Statistics & Analysis Jargon Accordion Closed
- Significant Results – ONLY to be used when running statistics and talking about confidence intervals and/or p-values.
- Examples: XYZ shows a 3% lift in persistence and is statistically significant.
- A higher persistence in XYZ students because of our program is significant.
- There was a significant difference from the NAU populate and the XYZ group.
- Examples: XYZ shows a 3% lift in persistence and is statistically significant.
- Lift/Difference/Percentage Difference – Used to describe the difference or gap between two groups. This gap can or cannot be statistically significant.
- Example: XYZ shows a 3% lift in persistence for ABC students which is (or is not) statistically significant.
- Students who enrolled in XYZ averaged a 5% increase(decrease) in persistence.
- Percentage Points – This is the overall score. This is NOT the difference or lift between the groups.
- Example: Students who took XYZ course had a persistence rate of 65%.
- Confidence Interval (CI): The likelihood that you are correct.

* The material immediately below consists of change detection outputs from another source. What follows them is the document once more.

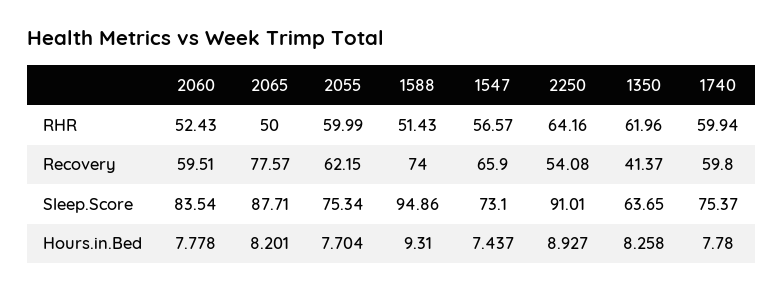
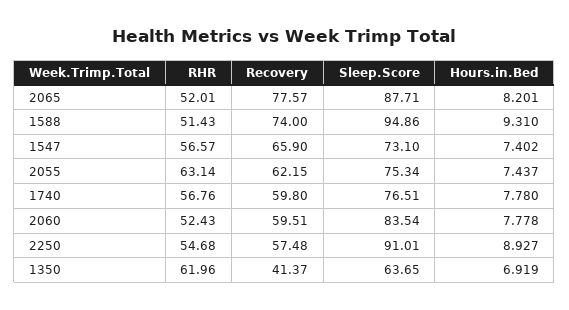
  {
    "2060": {
      "RHR": 52.43,
      "Recovery": 59.51,
      "Sleep.Score": 83.54,
      "Hours.in.Bed": 7.778
    },
    "2065": {
-     "RHR": 50,
+     "RHR": 52.01,
      "Recovery": 77.57,
      "Sleep.Score": 87.71,
      "Hours.in.Bed": 8.201
    },
    "2055": {
-     "RHR": 59.99,
+     "RHR": 63.14,
      "Recovery": 62.15,
      "Sleep.Score": 75.34,
-     "Hours.in.Bed": 7.704
+     "Hours.in.Bed": 7.437
    },
    "1588": {
      "RHR": 51.43,
      "Recovery": 74,
      "Sleep.Score": 94.86,
      "Hours.in.Bed": 9.31
    },
    "1547": {
      "RHR": 56.57,
      "Recovery": 65.9,
      "Sleep.Score": 73.1,
-     "Hours.in.Bed": 7.437
+     "Hours.in.Bed": 7.402
    },
    "2250": {
-     "RHR": 64.16,
+     "RHR": 54.68,
-     "Recovery": 54.08,
+     "Recovery": 57.48,
      "Sleep.Score": 91.01,
      "Hours.in.Bed": 8.927
    },
    "1350": {
      "RHR": 61.96,
      "Recovery": 41.37,
      "Sleep.Score": 63.65,
-     "Hours.in.Bed": 8.258
+     "Hours.in.Bed": 6.919
    },
    "1740": {
-     "RHR": 59.94,
+     "RHR": 56.76,
      "Recovery": 59.8,
-     "Sleep.Score": 75.37,
+     "Sleep.Score": 76.51,
      "Hours.in.Bed": 7.78
    }
  }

This is how confident you are in your data. 90 or 95% is the general default for CI’s.
- Example: I am 95% confident that the lift in the students who took NAU 100 was 4%.
- P-value: The likelihood that you are wrong. This is not yet in a percentage; general form will look like 0.04.

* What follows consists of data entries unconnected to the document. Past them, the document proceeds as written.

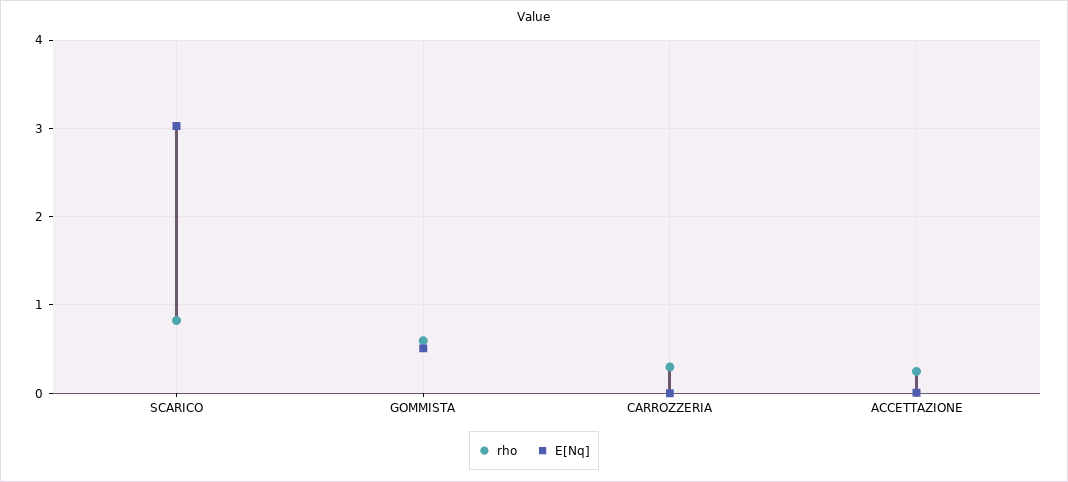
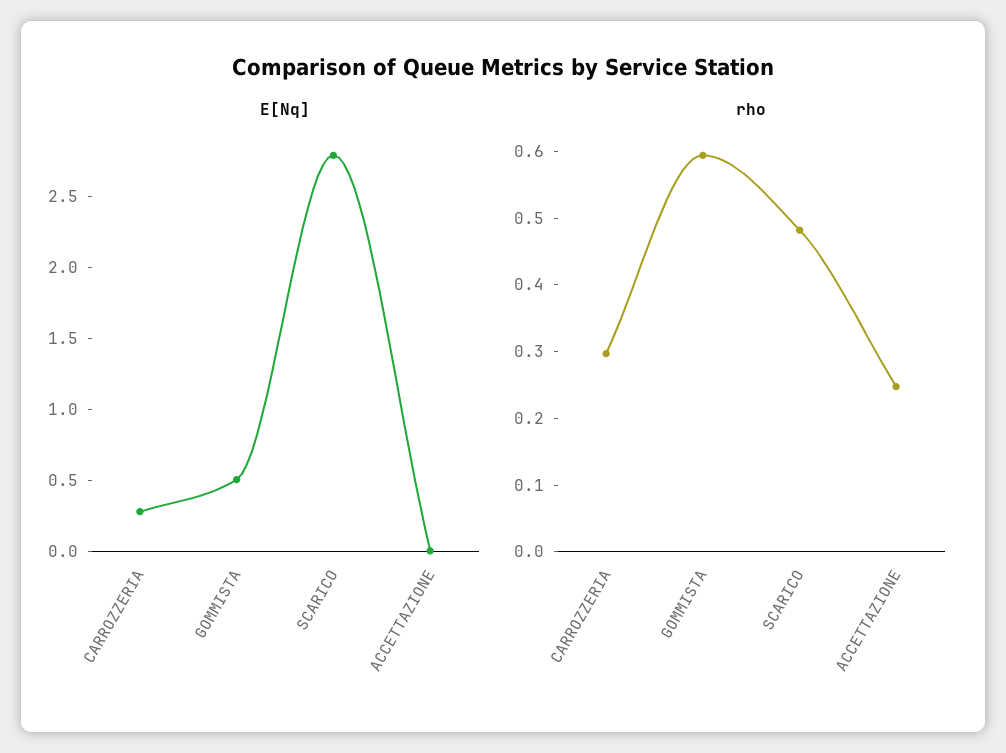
  {
    "rho": {
-     "SCARICO": 0.8,
+     "SCARICO": 0.48,
      "GOMMISTA": 0.6,
      "CARROZZERIA": 0.3,
      "ACCETTAZIONE": 0.24
    },
    "E[Nq]": {
-     "SCARICO": 3,
+     "SCARICO": 2.8,
      "GOMMISTA": 0.5,
-     "CARROZZERIA": 0,
+     "CARROZZERIA": 0.3,
      "ACCETTAZIONE": 0
    }
  }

- Example: XYZ shows a 3% lift in persistence and is statistically significant with a p-value of 0.02.
- Trend: the increase, decrease, or no change in a set of variables. This does not have to be statistically significant.
- Example: There is a positive trend in persistence when XYZ is met.
- Correlation: how much, or if, a variable is dependent on another. NOTE: this can be just a trend and if you are not stating that it is statistically significant you can infer this from graphs or numbers.
- Example: There is a positive correlation between the XYZ program and the student’s retention.
- Population: The entire data set. The entire NAU student body is a population.
- Example: The average GPA for the population is X.XX while the average GPA for the XYZ group is Y.YY.
- Data Set: The collection of data the will be used to run an analysis.
- Example: Our data set contains only student in our program.